__Written task__:
Copy out every line of the records below, changing "dashed" to "broken" and leaving all else as it is.

Stored entries

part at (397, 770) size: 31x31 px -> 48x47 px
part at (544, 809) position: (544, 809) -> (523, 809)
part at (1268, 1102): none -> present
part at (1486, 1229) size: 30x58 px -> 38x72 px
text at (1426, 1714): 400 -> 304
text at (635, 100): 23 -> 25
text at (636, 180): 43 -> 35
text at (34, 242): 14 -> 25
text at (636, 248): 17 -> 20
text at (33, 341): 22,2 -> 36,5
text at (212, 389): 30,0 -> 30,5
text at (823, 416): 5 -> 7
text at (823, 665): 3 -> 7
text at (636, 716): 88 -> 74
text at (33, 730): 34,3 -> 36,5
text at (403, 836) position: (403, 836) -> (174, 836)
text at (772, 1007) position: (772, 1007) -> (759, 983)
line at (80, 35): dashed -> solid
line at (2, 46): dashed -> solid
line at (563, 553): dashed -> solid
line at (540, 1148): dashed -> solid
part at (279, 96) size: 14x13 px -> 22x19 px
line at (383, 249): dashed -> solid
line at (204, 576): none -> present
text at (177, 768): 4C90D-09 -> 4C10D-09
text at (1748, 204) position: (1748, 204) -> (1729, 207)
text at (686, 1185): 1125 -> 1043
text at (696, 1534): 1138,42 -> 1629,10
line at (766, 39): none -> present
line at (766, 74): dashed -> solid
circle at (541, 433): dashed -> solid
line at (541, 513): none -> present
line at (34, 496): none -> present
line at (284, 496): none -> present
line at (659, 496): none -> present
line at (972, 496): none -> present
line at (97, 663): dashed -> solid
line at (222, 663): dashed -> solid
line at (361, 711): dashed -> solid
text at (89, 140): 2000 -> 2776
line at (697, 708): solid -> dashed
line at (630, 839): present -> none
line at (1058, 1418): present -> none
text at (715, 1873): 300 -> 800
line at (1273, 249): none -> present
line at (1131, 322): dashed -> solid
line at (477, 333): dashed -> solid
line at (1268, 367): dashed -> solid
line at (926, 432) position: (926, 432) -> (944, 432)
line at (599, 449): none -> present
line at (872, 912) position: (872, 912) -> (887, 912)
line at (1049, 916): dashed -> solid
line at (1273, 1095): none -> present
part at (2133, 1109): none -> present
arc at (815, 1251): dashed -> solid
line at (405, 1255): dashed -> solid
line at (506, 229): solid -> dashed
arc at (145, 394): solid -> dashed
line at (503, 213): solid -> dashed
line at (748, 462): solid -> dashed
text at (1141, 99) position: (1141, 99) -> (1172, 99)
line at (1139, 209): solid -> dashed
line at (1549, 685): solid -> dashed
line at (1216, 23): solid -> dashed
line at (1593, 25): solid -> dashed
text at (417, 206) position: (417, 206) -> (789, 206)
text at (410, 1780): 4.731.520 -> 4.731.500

__Result of the exercise__:
part at (397, 770) size: 31x31 px -> 48x47 px
part at (544, 809) position: (544, 809) -> (523, 809)
part at (1268, 1102): none -> present
part at (1486, 1229) size: 30x58 px -> 38x72 px
text at (1426, 1714): 400 -> 304
text at (635, 100): 23 -> 25
text at (636, 180): 43 -> 35
text at (34, 242): 14 -> 25
text at (636, 248): 17 -> 20
text at (33, 341): 22,2 -> 36,5
text at (212, 389): 30,0 -> 30,5
text at (823, 416): 5 -> 7
text at (823, 665): 3 -> 7
text at (636, 716): 88 -> 74
text at (33, 730): 34,3 -> 36,5
text at (403, 836) position: (403, 836) -> (174, 836)
text at (772, 1007) position: (772, 1007) -> (759, 983)
line at (80, 35): broken -> solid
line at (2, 46): broken -> solid
line at (563, 553): broken -> solid
line at (540, 1148): broken -> solid
part at (279, 96) size: 14x13 px -> 22x19 px
line at (383, 249): broken -> solid
line at (204, 576): none -> present
text at (177, 768): 4C90D-09 -> 4C10D-09
text at (1748, 204) position: (1748, 204) -> (1729, 207)
text at (686, 1185): 1125 -> 1043
text at (696, 1534): 1138,42 -> 1629,10
line at (766, 39): none -> present
line at (766, 74): broken -> solid
circle at (541, 433): broken -> solid
line at (541, 513): none -> present
line at (34, 496): none -> present
line at (284, 496): none -> present
line at (659, 496): none -> present
line at (972, 496): none -> present
line at (97, 663): broken -> solid
line at (222, 663): broken -> solid
line at (361, 711): broken -> solid
text at (89, 140): 2000 -> 2776
line at (697, 708): solid -> broken
line at (630, 839): present -> none
line at (1058, 1418): present -> none
text at (715, 1873): 300 -> 800
line at (1273, 249): none -> present
line at (1131, 322): broken -> solid
line at (477, 333): broken -> solid
line at (1268, 367): broken -> solid
line at (926, 432) position: (926, 432) -> (944, 432)
line at (599, 449): none -> present
line at (872, 912) position: (872, 912) -> (887, 912)
line at (1049, 916): broken -> solid
line at (1273, 1095): none -> present
part at (2133, 1109): none -> present
arc at (815, 1251): broken -> solid
line at (405, 1255): broken -> solid
line at (506, 229): solid -> broken
arc at (145, 394): solid -> broken
line at (503, 213): solid -> broken
line at (748, 462): solid -> broken
text at (1141, 99) position: (1141, 99) -> (1172, 99)
line at (1139, 209): solid -> broken
line at (1549, 685): solid -> broken
line at (1216, 23): solid -> broken
line at (1593, 25): solid -> broken
text at (417, 206) position: (417, 206) -> (789, 206)
text at (410, 1780): 4.731.520 -> 4.731.500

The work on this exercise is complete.